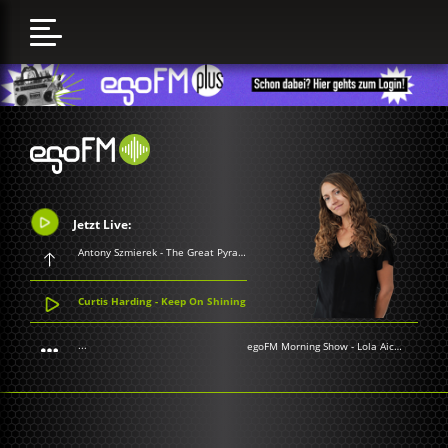
Jetzt Live:
Antony Szmierek - The Great Pyramid of Stockport
Curtis Harding - Keep On Shining
...
egoFM Morning Show
-
Lola Aichner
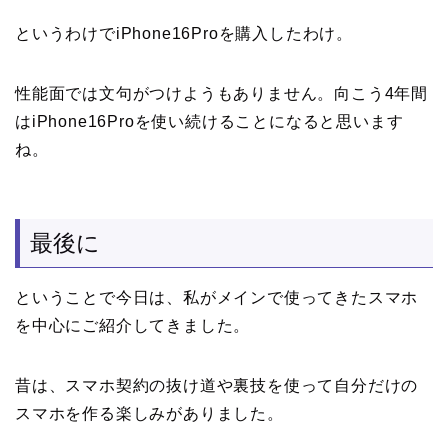
というわけでiPhone16Proを購入したわけ。
性能面では文句がつけようもありません。向こう4年間
はiPhone16Proを使い続けることになると思います
ね。
最後に
ということで今日は、私がメインで使ってきたスマホ
を中心にご紹介してきました。
昔は、スマホ契約の抜け道や裏技を使って自分だけの
スマホを作る楽しみがありました。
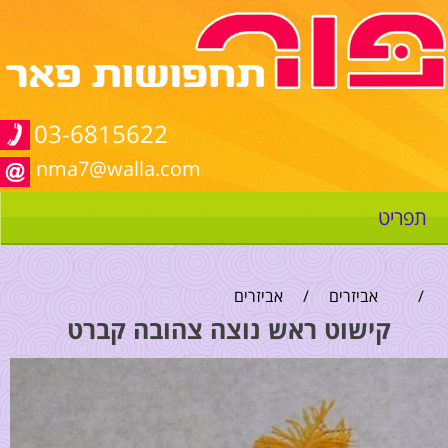
03-6815622
nma7@walla.com
תפריט
/
אביזרים
/
אביזרים
קישוט ראש נוצה צהובה קברט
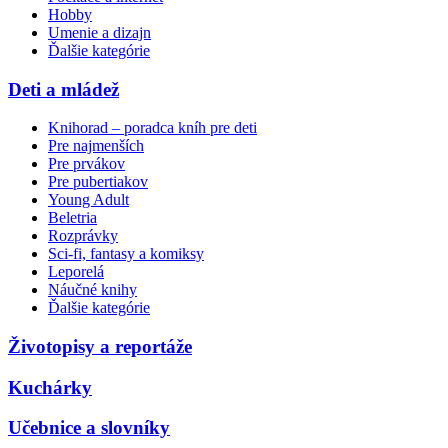
Hobby
Umenie a dizajn
Ďalšie kategórie
Deti a mládež
Knihorad – poradca kníh pre deti
Pre najmenších
Pre prvákov
Pre pubertiakov
Young Adult
Beletria
Rozprávky
Sci-fi, fantasy a komiksy
Leporelá
Náučné knihy
Ďalšie kategórie
Životopisy a reportáže
Kuchárky
Učebnice a slovníky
====
**WORK TASK:** Return all the text in the listing line for line and unchanged, leaving out the pictures.

**ANSWER TO THE EXERCISE:**
Jetzt Live:
Antony Szmierek - The Great Pyramid of Stockport
Curtis Harding - Keep On Shining
...
egoFM Morning Show
-
Lola Aichner
というわけでiPhone16Proを購入したわけ。
性能面では文句がつけようもありません。向こう4年間
はiPhone16Proを使い続けることになると思います
ね。
最後に
ということで今日は、私がメインで使ってきたスマホ
を中心にご紹介してきました。
昔は、スマホ契約の抜け道や裏技を使って自分だけの
スマホを作る楽しみがありました。
03-6815622
nma7@walla.com
תפריט
/
אביזרים
/
אביזרים
קישוט ראש נוצה צהובה קברט
Hobby
Umenie a dizajn
Ďalšie kategórie
Deti a mládež
Knihorad – poradca kníh pre deti
Pre najmenších
Pre prvákov
Pre pubertiakov
Young Adult
Beletria
Rozprávky
Sci-fi, fantasy a komiksy
Leporelá
Náučné knihy
Ďalšie kategórie
Životopisy a reportáže
Kuchárky
Učebnice a slovníky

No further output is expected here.